EXERCISE PROMPT
Leaving out the images, reproduce every line of the data that follows exactly.

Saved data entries
----------

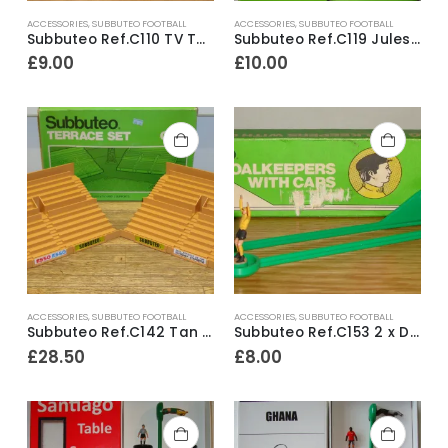
ACCESSORIES
,
SUBBUTEO FOOTBALL
ACCESSORIES
,
SUBBUTEO FOOTBALL
Subbuteo Ref.C110 TV Tower with Camera Monitor & Figures ~ Late 1970’s
Subbuteo Ref.C119 Jules Rimet World Cup ~ Mid 1970’s
£
9.00
£
10.00
ACCESSORIES
,
SUBBUTEO FOOTBALL
ACCESSORIES
,
SUBBUTEO FOOTBALL
Subbuteo Ref.C142 Tan Stadium Terracing
Subbuteo Ref.C153 2 x Diving Goalkeepers With Caps ~ Early 1980’s
£
28.50
£
8.00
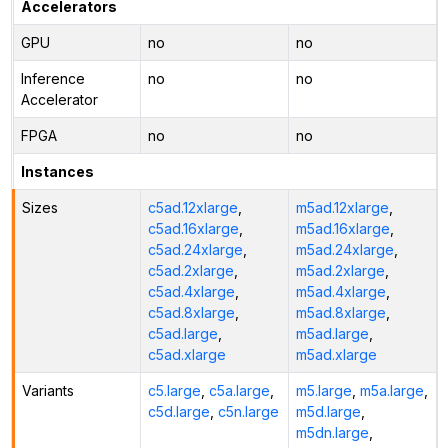
Accelerators
GPU
no
no
Inference
no
no
Accelerator
FPGA
no
no
Instances
Sizes
c5ad.12xlarge
,
m5ad.12xlarge
,
c5ad.16xlarge
,
m5ad.16xlarge
,
c5ad.24xlarge
,
m5ad.24xlarge
,
c5ad.2xlarge
,
m5ad.2xlarge
,
c5ad.4xlarge
,
m5ad.4xlarge
,
c5ad.8xlarge
,
m5ad.8xlarge
,
c5ad.large
,
m5ad.large
,
c5ad.xlarge
m5ad.xlarge
Variants
c5.large
,
c5a.large
,
m5.large
,
m5a.large
,
c5d.large
,
c5n.large
m5d.large
,
m5dn.large
,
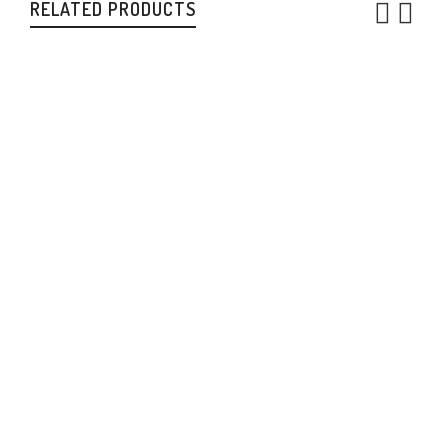
RELATED PRODUCTS
Women’s V Neck
sweaters
,
Womens
$
220.00
CAN
Women’s Cowl Neck
sweaters
,
Womens
$
250.00
CAN
Men’s Vest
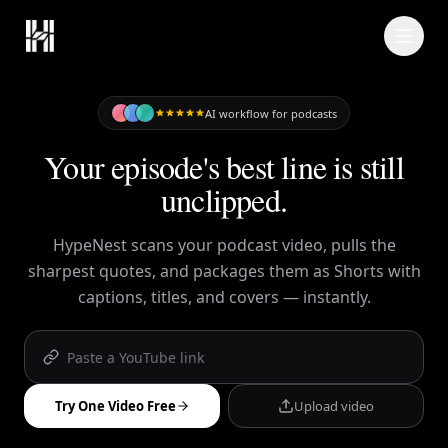
Skip to content
AI workflow for podcasts
Your episode's best line is still
unclipped.
HypeNest scans your podcast video, pulls the
sharpest quotes, and packages them as Shorts with
captions, titles, and covers — instantly.
Try One Video Free
Upload video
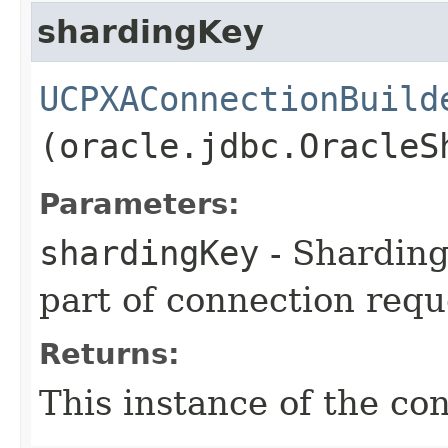
shardingKey
UCPXAConnectionBuild
(oracle.jdbc.OracleS
Parameters:
shardingKey
- Sharding
part of connection requ
Returns:
This instance of the co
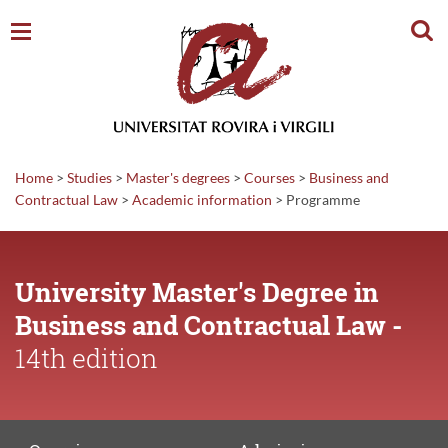
Sear
Home
>
Studies
>
Master's degrees
>
Courses
>
Business and
Contractual Law
>
Academic
information
>
Programme
University Master's Degree in
Business and Contractual Law -
14th edition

----------

WRITTEN SOLUTION
ACCESSORIES
,
SUBBUTEO FOOTBALL
ACCESSORIES
,
SUBBUTEO FOOTBALL
Subbuteo Ref.C110 TV Tower with Camera Monitor & Figures ~ Late 1970’s
Subbuteo Ref.C119 Jules Rimet World Cup ~ Mid 1970’s
£
9.00
£
10.00
ACCESSORIES
,
SUBBUTEO FOOTBALL
ACCESSORIES
,
SUBBUTEO FOOTBALL
Subbuteo Ref.C142 Tan Stadium Terracing
Subbuteo Ref.C153 2 x Diving Goalkeepers With Caps ~ Early 1980’s
£
28.50
£
8.00
Accelerators
GPU
no
no
Inference
no
no
Accelerator
FPGA
no
no
Instances
Sizes
c5ad.12xlarge
,
m5ad.12xlarge
,
c5ad.16xlarge
,
m5ad.16xlarge
,
c5ad.24xlarge
,
m5ad.24xlarge
,
c5ad.2xlarge
,
m5ad.2xlarge
,
c5ad.4xlarge
,
m5ad.4xlarge
,
c5ad.8xlarge
,
m5ad.8xlarge
,
c5ad.large
,
m5ad.large
,
c5ad.xlarge
m5ad.xlarge
Variants
c5.large
,
c5a.large
,
m5.large
,
m5a.large
,
c5d.large
,
c5n.large
m5d.large
,
m5dn.large
,
RELATED PRODUCTS
Women’s V Neck
sweaters
,
Womens
$
220.00
CAN
Women’s Cowl Neck
sweaters
,
Womens
$
250.00
CAN
Men’s Vest
Skip to content
AI workflow for podcasts
Your episode's best line is still
unclipped.
HypeNest scans your podcast video, pulls the
sharpest quotes, and packages them as Shorts with
captions, titles, and covers — instantly.
Try One Video Free
Upload video
shardingKey
UCPXAConnectionBuild
(oracle.jdbc.OracleS
Parameters:
shardingKey
- Sharding
part of connection requ
Returns:
This instance of the co
Sear
Home
>
Studies
>
Master's degrees
>
Courses
>
Business and
Contractual Law
>
Academic
information
>
Programme
University Master's Degree in
Business and Contractual Law -
14th edition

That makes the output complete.